At the same time, however, Russia still has some important vulnerabilities. A sharp drop in commodity prices, for example, will hurt growth. Distress in core Euro Area banks could hit Russia’s banking system hard. And its budget deficit, excluding oil revenues, has more than tripled since the crisis–leaving limited space for a flexible fiscal response.
In these circumstances, a key priority must be to rebuild fiscal buffers while oil prices are still high. This means holding the line against spending pressures and saving oil revenues that come in above budget.
In terms of monetary policy, the focus should be on low inflation. This will lay the groundwork for stability and predictability. It will also help the development of financial markets, which can help turn Moscow into an international financial center.
And in the financial sector, Russia needs to improve banking supervision, so that its banks and other financial institutions operate under the highest standards.
But what if the storm comes? In this case, Russia has a number of policy options. It could allow the exchange rate to adjust, deploying its reserves to cushion the transition. It could provide liquidity support to banks as needed. It could let automatic stabilizers operate, allowing unemployment benefits to rise and the tax burden to fall in response to weaker growth.
Dealing with clear and present dangers is the key priority at this time. And doing that effectively will help Russia move forward to the future it needs–of higher, more sustainable growth that creates enough jobs and benefits the whole population.
For that to happen, Russia must reduce its dependence on oil and move toward a more vibrant and diversified economy. Besides a more stable macroeconomic environment, this means creating a more welcoming investment climate, which requires wide-ranging structural reforms.
While some steps have been taken, more needs to be done—as the Russian authorities themselves recognize. That is the challenge ahead.
4. Global Economic Governance
Let me now turn to my fourth and final point: transformation of the global economy being brought about by the rise of new centers of growth.
As a leading emerging market, Russia plays an important role on the global stage. It plays an important role in the G20. It is the world’s largest oil producer. And along with other key emerging markets, it helps to lift growth, including in low-income countries—through trade, investment, and financing.
I am also very pleased to say that Russia plays an important role at the IMF. It is one of our top ten shareholders–which is only fitting, given Russia’s important role in the global economy.
Remember, the job of the IMF is to serve its membership. To do that effectively, the Fund must look more like its membership. And our membership need to see themselves reflected in us.

Data extracts

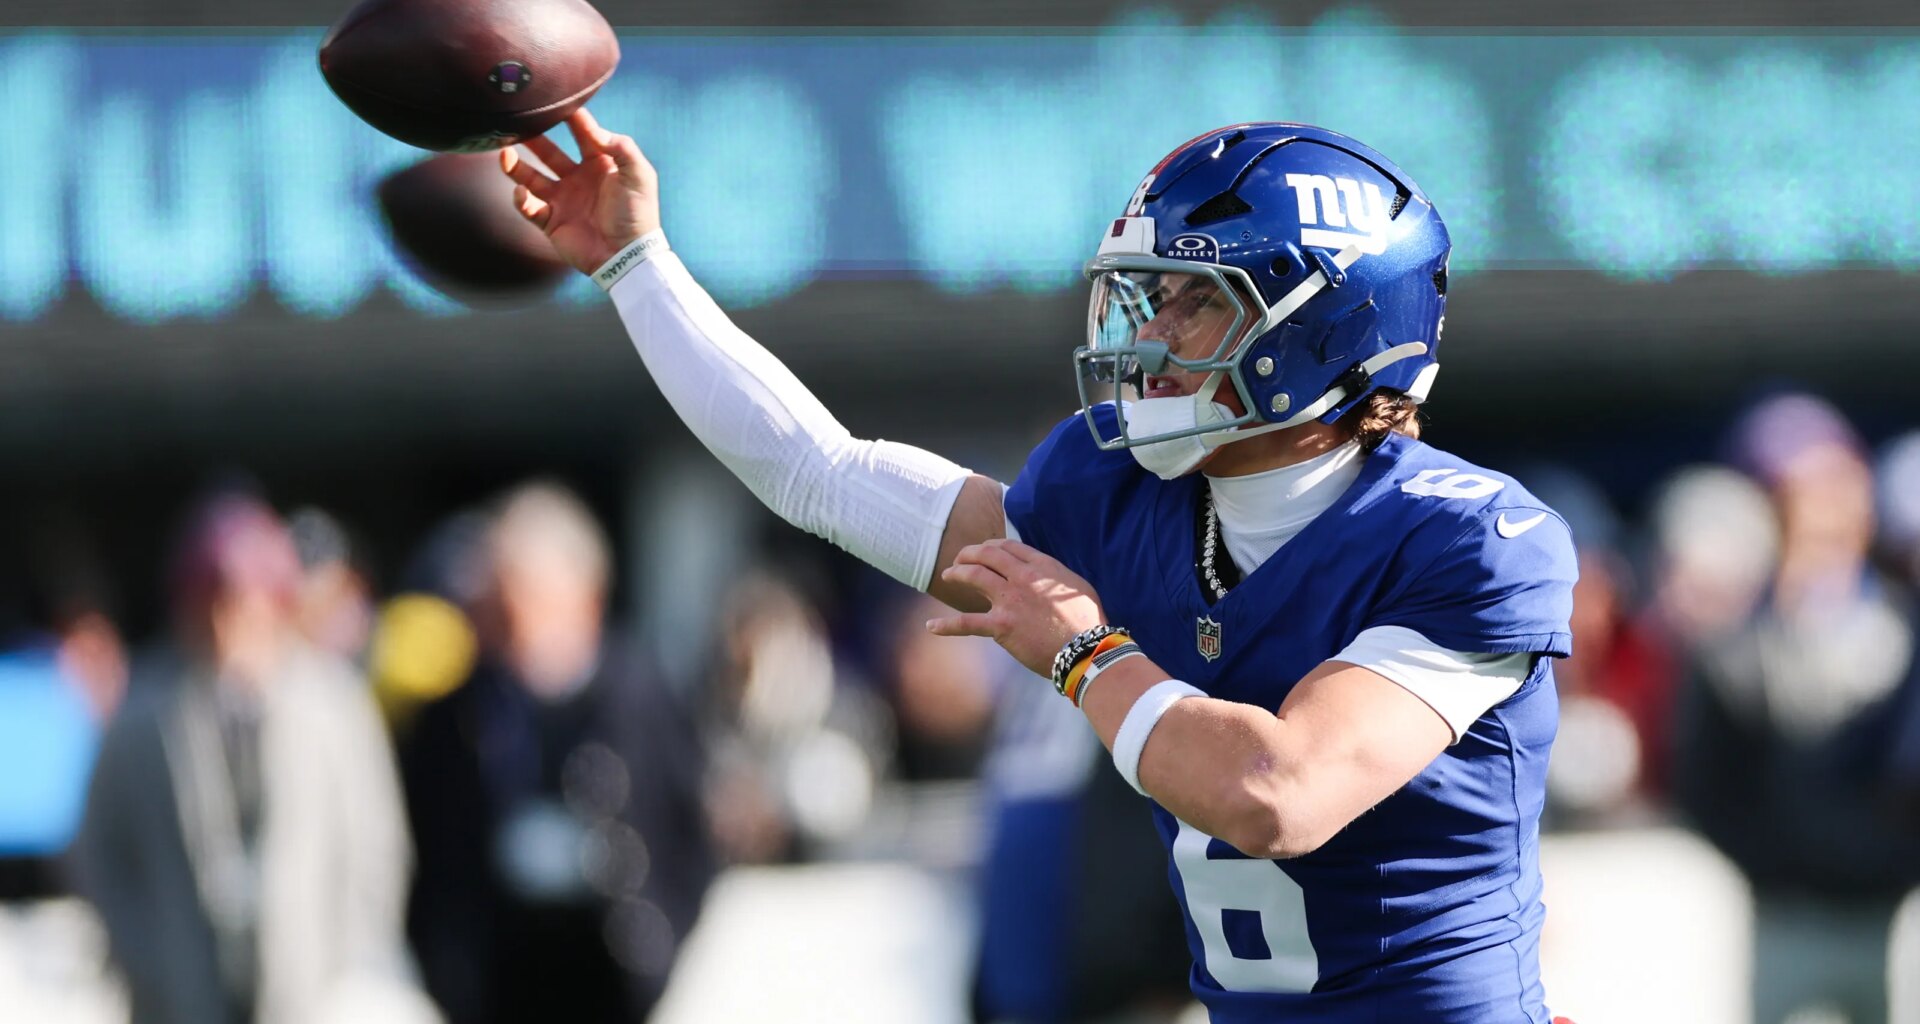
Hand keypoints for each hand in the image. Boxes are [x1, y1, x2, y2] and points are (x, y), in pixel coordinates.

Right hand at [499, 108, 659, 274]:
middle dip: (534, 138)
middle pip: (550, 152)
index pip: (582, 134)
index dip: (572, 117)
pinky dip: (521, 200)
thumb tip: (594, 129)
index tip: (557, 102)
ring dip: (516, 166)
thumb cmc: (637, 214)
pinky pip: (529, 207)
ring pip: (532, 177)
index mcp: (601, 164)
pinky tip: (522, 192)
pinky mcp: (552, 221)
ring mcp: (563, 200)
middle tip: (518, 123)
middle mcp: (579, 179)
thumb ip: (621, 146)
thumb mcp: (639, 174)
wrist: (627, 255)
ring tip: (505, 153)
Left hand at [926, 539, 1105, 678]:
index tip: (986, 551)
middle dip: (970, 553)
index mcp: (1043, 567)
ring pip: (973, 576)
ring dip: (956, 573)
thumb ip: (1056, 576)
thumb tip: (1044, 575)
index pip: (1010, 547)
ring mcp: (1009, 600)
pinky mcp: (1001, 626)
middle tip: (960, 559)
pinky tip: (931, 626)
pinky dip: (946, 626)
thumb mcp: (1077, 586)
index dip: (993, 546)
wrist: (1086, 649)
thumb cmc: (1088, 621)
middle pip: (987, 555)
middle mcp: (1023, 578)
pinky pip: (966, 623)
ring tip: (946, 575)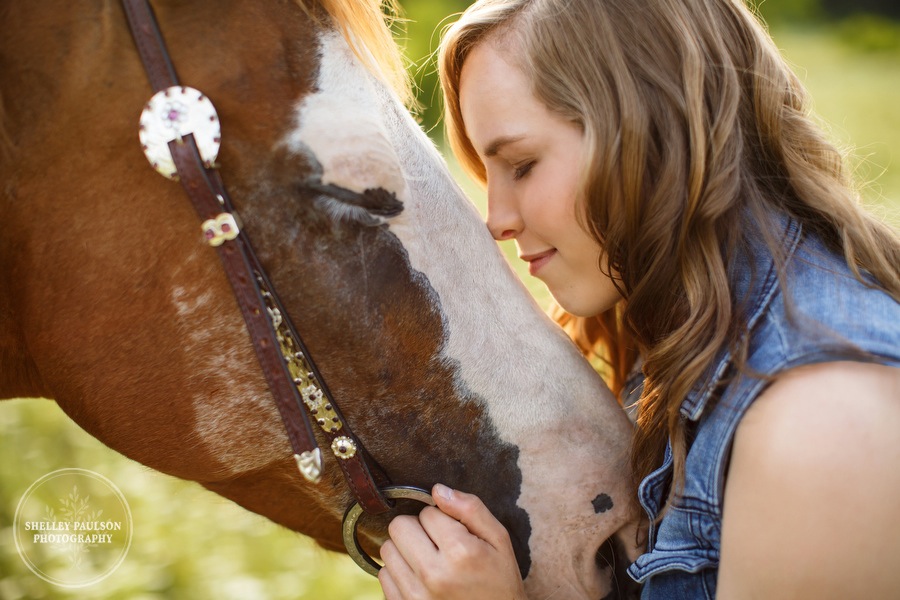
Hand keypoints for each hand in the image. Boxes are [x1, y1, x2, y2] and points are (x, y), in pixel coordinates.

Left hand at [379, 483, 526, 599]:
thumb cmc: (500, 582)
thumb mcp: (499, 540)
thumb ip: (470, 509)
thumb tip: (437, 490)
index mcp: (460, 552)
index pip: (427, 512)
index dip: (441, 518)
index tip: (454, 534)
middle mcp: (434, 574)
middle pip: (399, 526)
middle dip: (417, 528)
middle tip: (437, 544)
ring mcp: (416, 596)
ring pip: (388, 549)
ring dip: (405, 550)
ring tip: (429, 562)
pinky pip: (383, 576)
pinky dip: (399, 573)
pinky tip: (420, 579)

Brief
From the passage on Russia's economy, reproduce verbatim the portion starting with "As a leading" and going on through "investment, and financing.".

Solution to the exercise
As a leading emerging market, Russia plays an important role on the global stage. It plays an important role in the G20. It is the world’s largest oil producer. And along with other key emerging markets, it helps to lift growth, including in low-income countries—through trade, investment, and financing.